Problem requirements
State the number of lines in the material below that contain the word "from", without any other text.

Given data
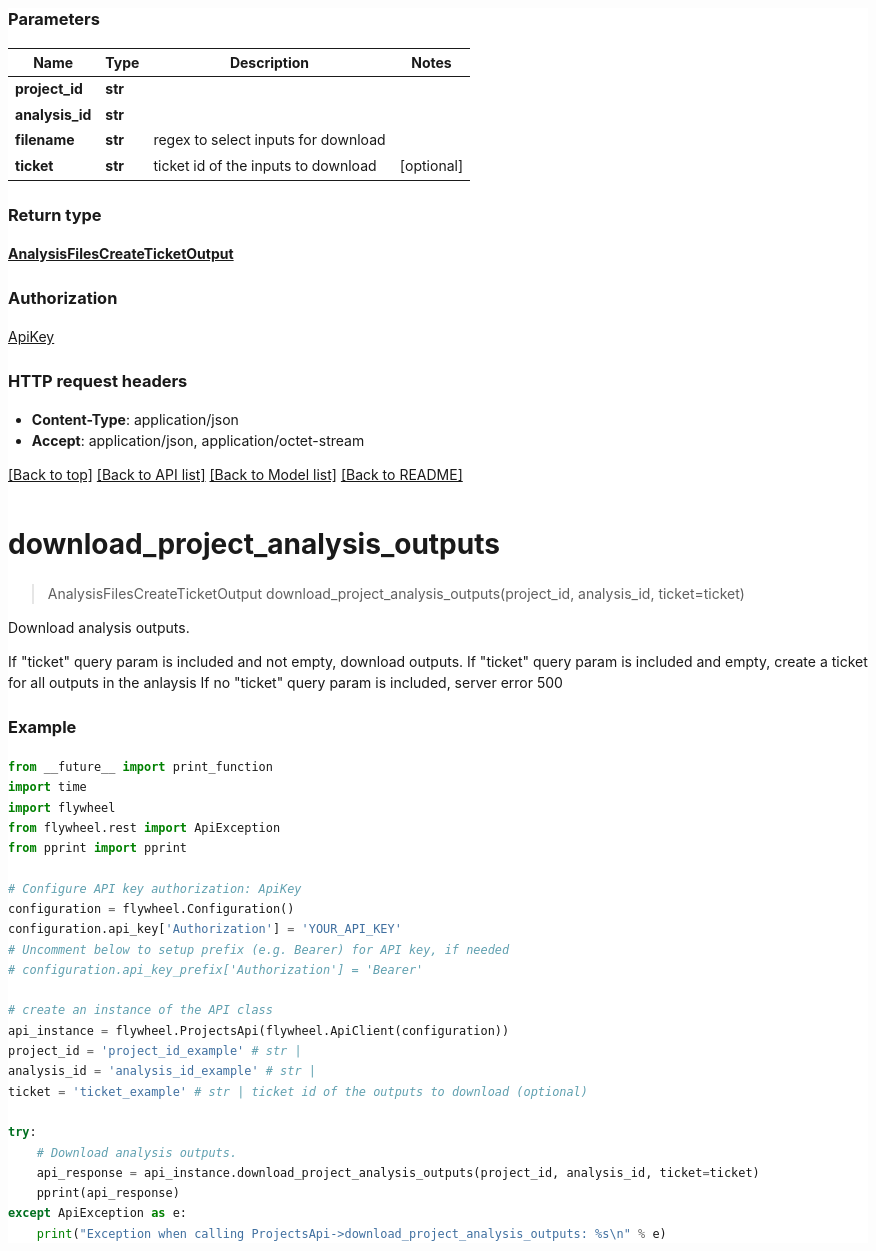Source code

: ### Parameters

Name | Type | Description  | Notes
------------- | ------------- | ------------- | -------------
 **project_id** | **str**|  | 
 **analysis_id** | **str**|  | 
 **filename** | **str**| regex to select inputs for download | 
 **ticket** | **str**| ticket id of the inputs to download | [optional] 

### Return type

[**AnalysisFilesCreateTicketOutput**](AnalysisFilesCreateTicketOutput.md)

### Authorization

[ApiKey](../README.md#ApiKey)

### HTTP request headers

 - **Content-Type**: application/json
 - **Accept**: application/json, application/octet-stream

[[Back to top]](#) [[Back to API list]](../README.md#documentation-for-api-endpoints) [[Back to Model list]](../README.md#documentation-for-models) [[Back to README]](../README.md)

# **download_project_analysis_outputs**
> AnalysisFilesCreateTicketOutput download_project_analysis_outputs(project_id, analysis_id, ticket=ticket)

Download analysis outputs.

If \"ticket\" query param is included and not empty, download outputs. If \"ticket\" query param is included and empty, create a ticket for all outputs in the anlaysis If no \"ticket\" query param is included, server error 500 

### Example
```python
from __future__ import print_function
import time
import flywheel
from flywheel.rest import ApiException
from pprint import pprint

# Configure API key authorization: ApiKey
configuration = flywheel.Configuration()
configuration.api_key['Authorization'] = 'YOUR_API_KEY'
# Uncomment below to setup prefix (e.g. Bearer) for API key, if needed
# configuration.api_key_prefix['Authorization'] = 'Bearer'

# create an instance of the API class
api_instance = flywheel.ProjectsApi(flywheel.ApiClient(configuration))
project_id = 'project_id_example' # str | 
analysis_id = 'analysis_id_example' # str | 
ticket = 'ticket_example' # str | ticket id of the outputs to download (optional)

try:
    # Download analysis outputs.
    api_response = api_instance.download_project_analysis_outputs(project_id, analysis_id, ticket=ticket)
    pprint(api_response)
except ApiException as e:
    print("Exception when calling ProjectsApi->download_project_analysis_outputs: %s\n" % e)
```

Finished exercise
3